Bologna, anni Venti. Nello è un imbranato neoinsegnante, trasferito di fresco in città. È in cerca della donna della sua vita e, infatti, la trova: una bellissima ragazza non vedente. Si innamora follemente di lei e la asseconda in ogni capriccio, fino a perderla, rassegnandosi a trascorrere il resto della vita in solitudine. Un Avati in forma, che torna alla dimensione a lui più congeniale: il ritratto di personaggi di provincia. Godibile.

Tutte le donne della mia vita

Davide (Luca Zingaretti), chef di fama internazionale, viene licenziato perché ha una relazione amorosa con la moglie del proprietario del ristorante presso il quale lavora. Trovandosi improvvisamente gettato in mezzo a una strada, insieme con l’affiatato gruppo di collaboratori che lo assistevano, contatta una per una tutte le donne che hanno contato nella sua vita, in cerca di aiuto. Riceve però accoglienze poco entusiastiche e perciò decide di ritirarsi sull’isola di Stromboli per riflettere, nella casa che l’aveva visto crescere. Sul traghetto che lo conduce all’isola incontra però Stella Marina, la figlia 18enne del barman di bordo, suo buon amico da molto tempo. E la vicenda prende una piega totalmente inaspettata…

La cena per farli conoscere

Già nel cast di numerosi b-movie, Sandro Lanza (Diego Abatantuono) è un attore di soap opera sul viale del tramonto. Sottopostosi a un intervento di chirurgia plastica per compiacere un’attricetta con cui ha una relazione, si ritrova sfigurato, con un occhio spalancato che è costretto a celare sotto occhiali scuri per evitare il ridicolo. Licenziato dalla produzione della soap, inscena un finto suicidio.
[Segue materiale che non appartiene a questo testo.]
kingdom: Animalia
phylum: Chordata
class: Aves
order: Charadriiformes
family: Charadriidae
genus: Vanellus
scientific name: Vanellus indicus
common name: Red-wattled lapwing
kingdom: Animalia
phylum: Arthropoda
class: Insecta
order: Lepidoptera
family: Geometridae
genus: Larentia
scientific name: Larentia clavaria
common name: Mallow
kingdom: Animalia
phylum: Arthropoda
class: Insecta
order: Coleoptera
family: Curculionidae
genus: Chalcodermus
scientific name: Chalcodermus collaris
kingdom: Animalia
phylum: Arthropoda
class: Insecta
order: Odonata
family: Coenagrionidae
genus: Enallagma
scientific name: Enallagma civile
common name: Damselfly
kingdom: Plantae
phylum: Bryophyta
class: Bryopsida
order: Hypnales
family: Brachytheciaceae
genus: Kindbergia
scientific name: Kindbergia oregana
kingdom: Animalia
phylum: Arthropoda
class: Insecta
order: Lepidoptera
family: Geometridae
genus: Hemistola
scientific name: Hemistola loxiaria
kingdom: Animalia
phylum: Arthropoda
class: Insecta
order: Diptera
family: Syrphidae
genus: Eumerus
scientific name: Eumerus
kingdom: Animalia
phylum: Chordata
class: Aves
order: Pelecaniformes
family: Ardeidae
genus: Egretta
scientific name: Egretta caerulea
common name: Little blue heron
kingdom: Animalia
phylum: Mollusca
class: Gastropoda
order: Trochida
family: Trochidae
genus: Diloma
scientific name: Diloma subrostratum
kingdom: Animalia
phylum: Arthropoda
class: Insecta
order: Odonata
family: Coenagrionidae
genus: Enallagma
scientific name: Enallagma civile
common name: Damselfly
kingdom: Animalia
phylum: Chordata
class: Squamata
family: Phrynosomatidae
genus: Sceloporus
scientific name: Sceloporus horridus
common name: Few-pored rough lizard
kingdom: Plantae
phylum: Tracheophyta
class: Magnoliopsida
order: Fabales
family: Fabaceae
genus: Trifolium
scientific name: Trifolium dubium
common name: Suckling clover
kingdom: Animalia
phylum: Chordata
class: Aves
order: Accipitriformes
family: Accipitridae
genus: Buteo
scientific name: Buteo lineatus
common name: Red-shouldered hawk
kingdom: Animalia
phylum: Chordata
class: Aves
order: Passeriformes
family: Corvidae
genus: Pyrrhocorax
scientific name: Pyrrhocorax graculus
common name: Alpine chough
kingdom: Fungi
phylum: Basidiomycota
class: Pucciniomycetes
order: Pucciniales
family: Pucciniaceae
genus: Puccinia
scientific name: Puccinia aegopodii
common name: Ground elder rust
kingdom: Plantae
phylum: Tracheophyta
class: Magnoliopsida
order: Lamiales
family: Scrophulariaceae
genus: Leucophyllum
In ospedale viene raggiunto dalle tre figlie (Violante Placido, Vanessa Incontrada e Inés Sastre), avute da donne diverse e tutte e tre infelici, ognuna per ragioni diverse…

Avati prende spunto da una leggenda metropolitana (una pausa forzata che Ugo Tognazzi avrebbe dovuto imporsi dopo un intervento estetico finito male) e ritrova i toni amarognoli e malinconici che gli sono cari per raccontare il declino di un attore. Ma poi finisce per prendersela con la televisione ei reality e perde l’occasione di offrire ad Abatantuono (finalmente senza barba e straordinariamente in parte) l’occasione per raccontare davvero la miseria umana di un certo ambiente “artistico”.